The adagio from Spartacus by Khachaturian is woven into become the main theme, and that thing is glorious and uplifting.
OK, I get that this film is incredibly stylised – it’s a 1950s set, 1990s version, of a 1930s screwball comedy – and I get that maybe that doesn’t work for everyone. But it really, really works for me.
(The Very Important Blue Letter is literally a blue envelope that says says BLUE LETTER on it, C’MON!)
What I noticed this time that’d I’d not nticed before is how far ahead of the game the Coens were on spotting and highlighting the stock market shenanigans that are the central conceit of of the film. At the top of the Hudsucker building, Sidney Mussberger and his board plot to make themselves richer by installing a dummer CEO. At the bottom of the building, Norville Barnes searches desperately for a job that will get him onto the ladder (or elevator, this being a Coen brothers film) that he hopes will take him all the way to the top floor, but is faced by advert after advert saying, ‘Experience required.’ Of course, the film also makes it clear that no matter how smart Mussberger and Co. think that they are, they can still be undone by crazy random happenstance – in this case, the hula hoop.

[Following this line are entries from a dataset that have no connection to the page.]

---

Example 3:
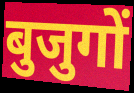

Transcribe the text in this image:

बुजुगों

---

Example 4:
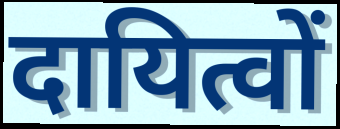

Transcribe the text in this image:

दायित्वों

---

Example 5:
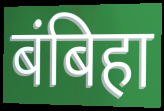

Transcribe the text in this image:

बंबिहा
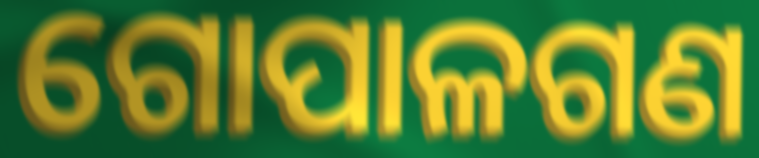
ଗୋପାଳଗଣ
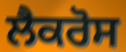
ਲੈਕਰੋਸ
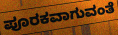
ಪೂರಕವಾಗುವಂತೆ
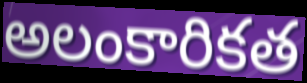
అలంకారికత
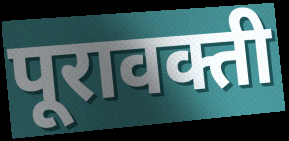
पूरावक्ती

(And also, potentially, by a battle between good and evil at the heart of the clock tower)
- Empty Roads? No. The ‘empty wastelands’ in this film are a long empty boardroom table running down to a window, and a long empty office containing only Sidney Mussberger’s desk at the far end.

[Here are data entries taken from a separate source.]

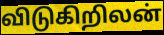
விடுகிறிலன்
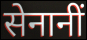
सेनानीं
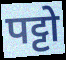
पट्टो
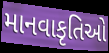
માનવાકૃતિઓ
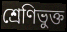
শ্রেণিভুক্ত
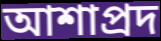
আশাপ্রদ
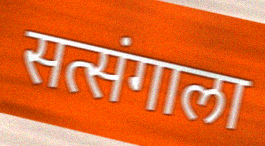
सत्संगाला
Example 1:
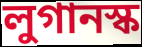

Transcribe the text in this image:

লুগানস্ক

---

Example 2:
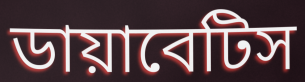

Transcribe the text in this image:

ডায়াবেটিস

- Terrifyingly bright daylight: No. The existential horror lurks in the steaming cogs of the clock in the Hudsucker Building.
- Incredible Carter Burwell score? Yus. I love the way he incorporates music – in this case Khachaturian’s adagio and the sabre dance – in his scores.

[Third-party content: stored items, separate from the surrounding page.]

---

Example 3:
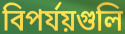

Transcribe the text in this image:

বিপর্যয়গুলি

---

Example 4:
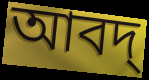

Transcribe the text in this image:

আবদ্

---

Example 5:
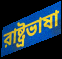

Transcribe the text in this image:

রাষ্ট্রভাষা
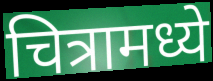
चित्रामध्ये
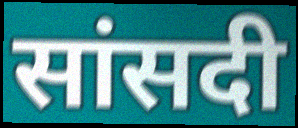
सांसदी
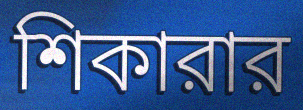
শিকারার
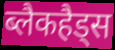
ब्लैकहैड्स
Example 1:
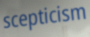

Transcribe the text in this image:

scepticism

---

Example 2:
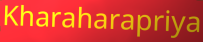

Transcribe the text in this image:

Kharaharapriya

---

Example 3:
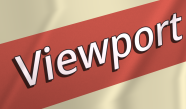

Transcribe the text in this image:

Viewport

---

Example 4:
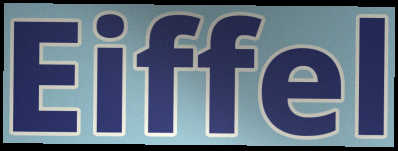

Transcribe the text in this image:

Eiffel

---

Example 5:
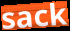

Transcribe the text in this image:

- Very realistic violence? No, this is a remarkably univalent movie – but there are a couple of good punches.
- Extremely black lines delivered straight? “We could have opened the window” (even better a response to suicide than Newman’s cigar line).
- An obsession with odd hair? No one has particularly odd hair, I think, though there are some solid period stylings and a dodgy Steve Buscemi moustache.
And pretty great female leads?
YES. Indeed, it would be fair to say that Jennifer Jason Leigh, as Amy Archer, fast-talking journalist in the Rosalind Russell His Girl Friday mode, is probably the thing that really makes the film for me. She’s smart, she’s got oodles of gumption, and – like so many of the Coen’s female leads, she’s not perfect but she is imperfect because people are and not just because her flaws enable the man’s character development (though they do help drive the plot, but no more, I think than the flaws of the male characters).
Amy snags Norville as a mark, and the men at the bar laugh at her but she knows exactly what she’s doing. It gets her into unexpected trouble with him, but she does it because all of her experience of ‘important men’ so far have told her that she won’t land an interview with them if she doesn’t. Yes, she stereotypes him as a moron, but then he stereotypes her (without knowing she is her) – and to me it feels much crueller because both as CEO and as a man (for neither of which he had to work) – and even with the class divide that is at play for Norville – he is granted more power and authority than her and doesn’t have to work nearly hard to earn the respect. The only thing I wish is that Amy were allowed to be happy as the smart-ass, fast-talking career woman. I’d like Hudsucker even more if Norville were a bonus on top of that, not a solution to unhappiness. It’s here that Hudsucker Proxy falls down on His Girl Friday, which achieves a slightly more even balance for Hildy than Hudsucker does for Amy.